Perlu diketahui juga bahwa hitungan satu bulan dalam pasaran jawa berjumlah 36 hari. Jadi bulan ke-tujuh kalender jawa bagi kelahiran si bayi setara dengan 8 bulan kalender masehi
Peralatan yang disediakan untuk acara tedhak siten yaitu kurungan yang terbuat dari bambu seperti untuk mengurung ayam, aneka jenang warna-warni, tangga dan kursi yang dibuat dari tebu. Ayam panggang yang ditusukkan pada batang tebu, dibawahnya diberi pisang, aneka barang-barang dan mainan tradisional. Tumpeng robyong, bubur dan jadah (terbuat dari ketan) 7 (tujuh) warna, buah-buahan dan jajan pasar.
Uang kertas/receh untuk disebarkan, bayu gege (air gege) yang dibiarkan semalam di tempat terbuka dan paginya kena sinar matahari sampai jam 08.00 (ada vitamin D). Ayam hidup untuk dilepaskan dan diperebutkan kepada tamu undangan. Pemandu acara memberikan penjelasan agar dipahami oleh para tamu yang hadir.
Acara diawali dengan sungkeman dari orang tua bayi kepada orang tuanya (kakek, nenek) dari bayi tersebut. Setelah itu bayi oleh kedua orang tuanya dibawa ke jatah yang berwarna merah, hitam, putih, kuning, merah muda, biru, dan ungu agar kakinya menapak diatas jadah (tentu diberi plastik agar tidak kotor). Maknanya bayi dimasa depannya akan menapaki/menjalani kehidupan yang berwarna warni.

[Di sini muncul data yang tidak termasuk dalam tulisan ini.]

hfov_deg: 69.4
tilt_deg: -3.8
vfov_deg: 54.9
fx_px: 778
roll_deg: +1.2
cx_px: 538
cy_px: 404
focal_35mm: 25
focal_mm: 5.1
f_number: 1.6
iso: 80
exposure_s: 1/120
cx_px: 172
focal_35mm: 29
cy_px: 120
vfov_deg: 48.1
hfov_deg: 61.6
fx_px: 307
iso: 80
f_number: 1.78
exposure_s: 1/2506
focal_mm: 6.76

Setelah itu menaiki tangga terbuat dari tebu wulung (yang berwarna ireng), sebanyak 7 (tujuh) tangga sejumlah nama hari Senin, Selasa, Rabu, Kamis, Jum'at, Sabtu, dan Minggu. Orang tua terus mendampingi, menuntun menaiki tangga dan menuruninya, serta diduduk di kursi dari tebu. Kenapa tebu ?. Maknanya adalah "anteping kalbu"(Bhs. Jawa), ketetapan hati, untuk menjalani hal baik dan ketetapan hati untuk menghindari yang tidak baik.

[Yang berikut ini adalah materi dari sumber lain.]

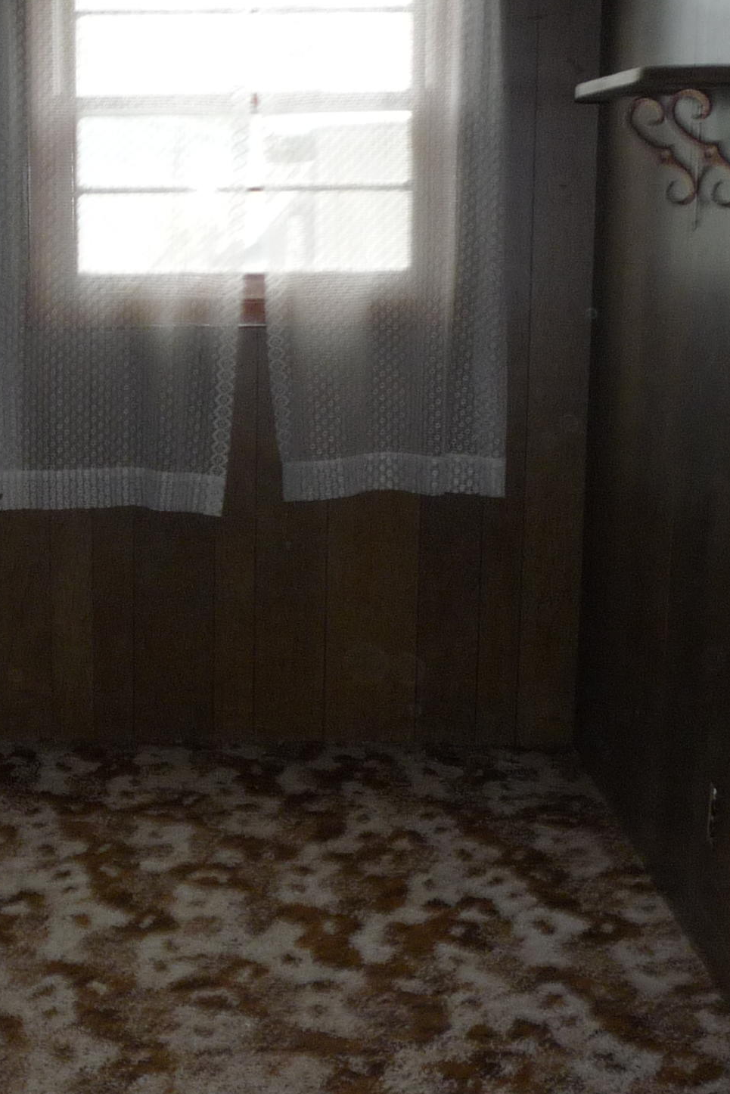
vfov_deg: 29.2
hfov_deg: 19.2
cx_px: 12
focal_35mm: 69
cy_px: 648
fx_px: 2098
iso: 125
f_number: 3.3
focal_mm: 5.2
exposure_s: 1/8
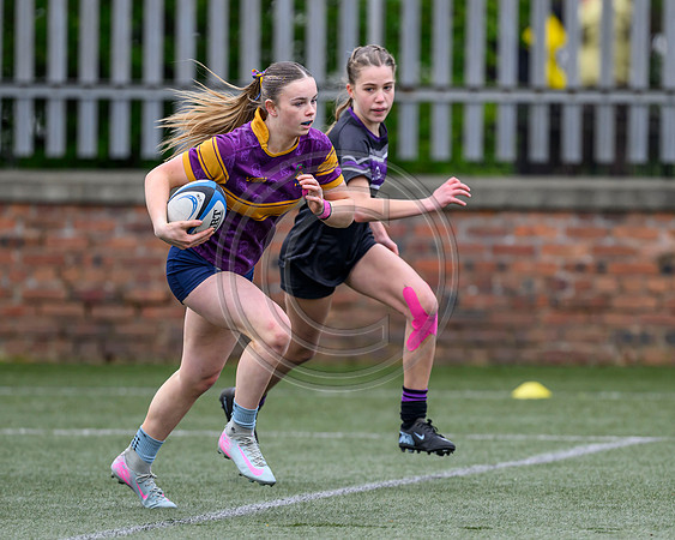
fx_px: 11977
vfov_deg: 2.6
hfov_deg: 3.2
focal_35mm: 600
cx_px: 378
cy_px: 278
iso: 640
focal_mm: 400
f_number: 3.5
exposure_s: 1/1600
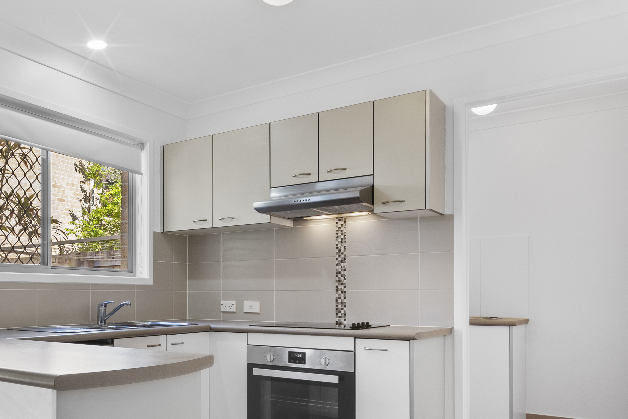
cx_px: 147
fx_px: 558
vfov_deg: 40.3
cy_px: 298
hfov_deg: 55.5
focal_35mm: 32
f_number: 7.1
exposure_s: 1/13
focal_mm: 16
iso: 800
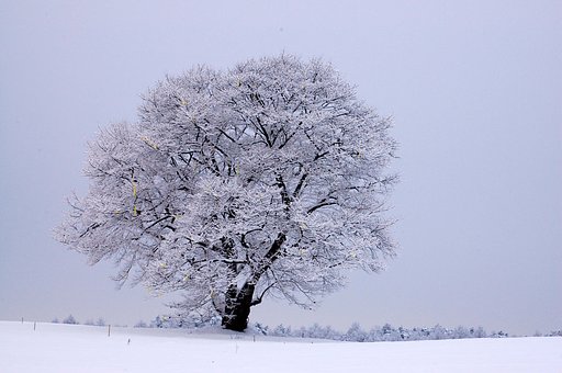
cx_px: 281
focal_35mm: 135
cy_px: 186
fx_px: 2105
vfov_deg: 10.1
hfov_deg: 15.2
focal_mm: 90
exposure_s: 1/160
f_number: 16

Acara selanjutnya, bayi dimasukkan dalam kurungan yang dihias dengan rangkaian bunga kantil. Didalam kurungan itu disediakan barang-barang misalnya alat kedokteran (stetoskop, tensimeter, termometer), uang kertas, buku, alat tulis, Al Qur'an, dan lain-lain. Ibunya bayi dapat menemani didalam kurungan, supaya tidak menangis dan bayi dengan instingnya mengambil barang-barang yang sudah diletakkan.
Konon apa yang diambil bayi melambangkan profesi yang akan dijalani setelah dewasa, misal mengambil Al Qur'an sebagai penghafal Al Qur'an, ustad/ustadzah, kalau mengambil stetoskop berarti menekuni bidang kesehatan. Keluar dari kurungan dimandikan dengan air "gege", supaya bersih dan berbusana yang rapi, karena kehormatan seseorang dari busana yang dipakai (aji ning raga saka busana).
Kemudian orang tua membimbing anaknya berjalan dengan berpegangan pada tongkat yang terbuat dari tebu wulung diatasnya ada ayam panggang dan pisang. Serangkaian acara ini diakhiri dengan menyebarkan udik-udik berupa uang kertas/logam oleh orang tuanya, maknanya agar dalam menjalani kehidupan tidak melupakan untuk membagikan sebagian rejekinya, sebagai amal jariah kepada sesama dan lingkungannya.
Dan ayam hidup dilepaskan untuk diperbutkan kepada tamu yang hadir. Demikianlah serangkaian acara tedhak siten yang penuh makna filosofi, pada intinya orang tua yang bertanggung jawab untuk menuntun putra-putrinya dalam menjalani kehidupan, agar mencapai kesuksesan di dunia dan di akherat.